■ WHAT TO DO: Copy each of the rows below word for word, keeping every line unchanged.

■ EXCERPTED DATA:
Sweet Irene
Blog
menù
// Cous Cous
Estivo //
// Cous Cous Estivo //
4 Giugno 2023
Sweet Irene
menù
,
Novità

■ RESPONSE AREA:
Sweet Irene
Blog
menù
// Cous Cous
Estivo //
// Cous Cous Estivo //
4 Giugno 2023
Sweet Irene
menù
,
Novità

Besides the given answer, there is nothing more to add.